Localized sarcomas. This is somewhat of an exclusionary group, composed of nodular, pleural based, malignant appearing spindle cell tumors that are keratin negative (otherwise they would be classified as sarcomatous variants of l mm), and cd34 negative (otherwise they would be classified as MSFT). Few series exist, but some specifically differentiated localized pleural sarcomas have been reported. For example, Moran et al (6) recently reported 4 tumors that immunochemically marked as smooth muscle tumors (smooth muscle actin and desmin positive), but one was also keratin positive, raising the question of whether this was really LMM. Of interest, despite microscopic evidence of malignancy, none of the 3 tumors that could be resected has recurred at time periods up to 8 months.
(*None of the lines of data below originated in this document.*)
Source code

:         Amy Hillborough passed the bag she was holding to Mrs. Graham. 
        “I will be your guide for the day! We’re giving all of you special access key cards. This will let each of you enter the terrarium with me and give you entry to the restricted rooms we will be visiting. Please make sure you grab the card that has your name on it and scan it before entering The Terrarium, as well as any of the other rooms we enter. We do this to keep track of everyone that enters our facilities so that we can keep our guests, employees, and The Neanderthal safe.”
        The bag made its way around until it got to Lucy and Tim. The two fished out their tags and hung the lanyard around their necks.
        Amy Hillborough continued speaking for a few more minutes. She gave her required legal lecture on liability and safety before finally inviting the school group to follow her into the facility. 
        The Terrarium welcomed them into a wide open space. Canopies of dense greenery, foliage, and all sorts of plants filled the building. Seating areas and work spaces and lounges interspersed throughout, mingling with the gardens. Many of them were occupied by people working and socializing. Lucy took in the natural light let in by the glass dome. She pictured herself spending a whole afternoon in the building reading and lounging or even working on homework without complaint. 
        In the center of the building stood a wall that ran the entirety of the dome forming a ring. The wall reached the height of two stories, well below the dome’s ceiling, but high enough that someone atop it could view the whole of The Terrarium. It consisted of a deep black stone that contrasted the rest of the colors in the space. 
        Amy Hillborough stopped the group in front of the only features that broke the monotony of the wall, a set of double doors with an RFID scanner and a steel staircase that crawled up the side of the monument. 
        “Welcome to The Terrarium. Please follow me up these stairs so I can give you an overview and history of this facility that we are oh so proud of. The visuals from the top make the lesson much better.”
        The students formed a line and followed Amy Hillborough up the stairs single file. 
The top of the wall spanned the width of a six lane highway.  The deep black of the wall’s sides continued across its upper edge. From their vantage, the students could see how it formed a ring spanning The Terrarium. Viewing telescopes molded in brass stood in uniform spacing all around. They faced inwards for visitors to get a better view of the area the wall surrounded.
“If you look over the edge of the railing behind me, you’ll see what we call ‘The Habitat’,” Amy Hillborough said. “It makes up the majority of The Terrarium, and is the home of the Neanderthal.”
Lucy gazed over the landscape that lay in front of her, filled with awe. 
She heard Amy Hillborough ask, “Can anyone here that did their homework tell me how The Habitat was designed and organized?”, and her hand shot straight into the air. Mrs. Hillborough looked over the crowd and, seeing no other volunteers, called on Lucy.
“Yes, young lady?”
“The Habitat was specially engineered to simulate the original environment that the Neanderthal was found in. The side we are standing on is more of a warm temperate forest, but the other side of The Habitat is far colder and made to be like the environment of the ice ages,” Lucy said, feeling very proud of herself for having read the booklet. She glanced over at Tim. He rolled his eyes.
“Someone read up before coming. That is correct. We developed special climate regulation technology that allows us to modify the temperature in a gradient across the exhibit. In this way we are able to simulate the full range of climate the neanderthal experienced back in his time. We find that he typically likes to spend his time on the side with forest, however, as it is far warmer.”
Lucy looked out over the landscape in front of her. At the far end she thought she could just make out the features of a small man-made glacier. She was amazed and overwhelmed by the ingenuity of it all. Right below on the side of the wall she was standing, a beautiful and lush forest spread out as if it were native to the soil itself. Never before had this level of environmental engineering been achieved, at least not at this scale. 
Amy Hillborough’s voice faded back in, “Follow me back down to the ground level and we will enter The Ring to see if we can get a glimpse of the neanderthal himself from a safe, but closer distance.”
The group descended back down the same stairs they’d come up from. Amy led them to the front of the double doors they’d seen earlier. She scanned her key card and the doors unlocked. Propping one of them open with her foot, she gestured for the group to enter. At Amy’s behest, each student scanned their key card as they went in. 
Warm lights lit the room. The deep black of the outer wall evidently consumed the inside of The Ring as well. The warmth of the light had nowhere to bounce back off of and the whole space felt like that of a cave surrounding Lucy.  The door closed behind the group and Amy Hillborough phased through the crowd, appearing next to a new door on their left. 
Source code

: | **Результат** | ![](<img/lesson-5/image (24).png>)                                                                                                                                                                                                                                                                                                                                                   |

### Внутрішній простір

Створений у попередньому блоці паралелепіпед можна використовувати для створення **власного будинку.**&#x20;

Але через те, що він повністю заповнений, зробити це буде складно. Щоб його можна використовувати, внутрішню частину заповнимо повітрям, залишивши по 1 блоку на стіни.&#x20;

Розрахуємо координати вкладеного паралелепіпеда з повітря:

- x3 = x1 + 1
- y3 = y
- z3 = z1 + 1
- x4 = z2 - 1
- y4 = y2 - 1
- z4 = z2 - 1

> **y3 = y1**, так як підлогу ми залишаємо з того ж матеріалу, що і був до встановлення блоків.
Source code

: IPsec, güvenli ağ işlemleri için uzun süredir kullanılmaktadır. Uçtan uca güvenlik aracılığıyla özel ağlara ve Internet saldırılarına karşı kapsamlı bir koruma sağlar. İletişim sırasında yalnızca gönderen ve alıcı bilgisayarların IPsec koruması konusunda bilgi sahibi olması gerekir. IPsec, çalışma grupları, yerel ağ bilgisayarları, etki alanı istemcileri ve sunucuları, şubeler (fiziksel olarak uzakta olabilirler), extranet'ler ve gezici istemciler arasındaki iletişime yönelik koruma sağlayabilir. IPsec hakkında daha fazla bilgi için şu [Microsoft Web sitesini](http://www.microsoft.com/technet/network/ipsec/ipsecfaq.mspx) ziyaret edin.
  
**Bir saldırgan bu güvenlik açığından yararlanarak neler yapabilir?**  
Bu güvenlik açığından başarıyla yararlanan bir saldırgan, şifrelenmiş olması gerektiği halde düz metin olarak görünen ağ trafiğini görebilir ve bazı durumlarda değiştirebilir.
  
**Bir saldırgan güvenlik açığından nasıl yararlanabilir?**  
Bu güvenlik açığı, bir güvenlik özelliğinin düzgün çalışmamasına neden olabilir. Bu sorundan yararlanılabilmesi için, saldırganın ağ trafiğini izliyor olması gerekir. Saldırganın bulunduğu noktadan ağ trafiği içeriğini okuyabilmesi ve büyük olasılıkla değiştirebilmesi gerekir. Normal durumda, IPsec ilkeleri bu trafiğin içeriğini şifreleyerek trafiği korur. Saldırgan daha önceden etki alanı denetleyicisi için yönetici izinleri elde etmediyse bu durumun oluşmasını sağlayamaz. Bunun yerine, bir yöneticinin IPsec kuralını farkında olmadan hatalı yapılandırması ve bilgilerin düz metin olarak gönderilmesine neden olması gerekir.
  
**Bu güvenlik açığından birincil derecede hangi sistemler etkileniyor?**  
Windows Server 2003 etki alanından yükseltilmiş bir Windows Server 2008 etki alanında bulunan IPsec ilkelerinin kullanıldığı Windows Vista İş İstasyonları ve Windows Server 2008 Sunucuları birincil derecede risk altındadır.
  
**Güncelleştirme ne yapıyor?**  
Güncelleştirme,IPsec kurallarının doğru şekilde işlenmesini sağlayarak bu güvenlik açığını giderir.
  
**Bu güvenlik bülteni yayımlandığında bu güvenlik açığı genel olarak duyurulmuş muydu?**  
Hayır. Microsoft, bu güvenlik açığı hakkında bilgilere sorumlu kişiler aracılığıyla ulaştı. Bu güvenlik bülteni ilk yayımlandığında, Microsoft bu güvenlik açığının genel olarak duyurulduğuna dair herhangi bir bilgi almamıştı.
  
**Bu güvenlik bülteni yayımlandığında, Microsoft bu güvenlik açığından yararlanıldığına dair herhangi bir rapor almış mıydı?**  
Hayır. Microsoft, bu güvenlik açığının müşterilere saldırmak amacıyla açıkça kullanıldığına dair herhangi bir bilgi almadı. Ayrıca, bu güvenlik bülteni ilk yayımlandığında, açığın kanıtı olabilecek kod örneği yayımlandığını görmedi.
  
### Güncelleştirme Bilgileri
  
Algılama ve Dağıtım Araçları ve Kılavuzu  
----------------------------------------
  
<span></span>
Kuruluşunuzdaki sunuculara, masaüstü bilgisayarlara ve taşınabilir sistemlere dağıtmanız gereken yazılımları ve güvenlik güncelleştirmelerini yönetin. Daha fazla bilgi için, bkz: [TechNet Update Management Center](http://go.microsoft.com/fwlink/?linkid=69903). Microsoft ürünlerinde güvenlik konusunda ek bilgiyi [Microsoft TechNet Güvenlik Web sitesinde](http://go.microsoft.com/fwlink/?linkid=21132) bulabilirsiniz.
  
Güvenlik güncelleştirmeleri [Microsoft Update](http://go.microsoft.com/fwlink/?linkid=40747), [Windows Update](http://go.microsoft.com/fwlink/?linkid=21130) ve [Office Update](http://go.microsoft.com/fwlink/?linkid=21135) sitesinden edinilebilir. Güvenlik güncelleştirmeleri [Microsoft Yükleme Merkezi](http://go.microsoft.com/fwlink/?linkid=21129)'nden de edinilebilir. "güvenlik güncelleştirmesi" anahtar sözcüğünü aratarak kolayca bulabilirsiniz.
Conclusions. A variety of nodular tumors can occur in the pleura. The vast majority are solitary fibrous tumors, and most of these are benign. Epithelial forms of localized malignant mesothelioma are microscopically distinctive, but the distinction between malignant solitary fibrous tumor, sarcomatous forms of localized mesothelioma, and other localized sarcomas appears to depend on immunohistochemical classifications that may or may not be reliable. From a clinical point of view, many of the pathologically malignant tumors nonetheless appear to behave in a benign fashion if they can be resected, but, other than resectability, there are no clear criteria to predict which of these malignant forms will recur or metastasize.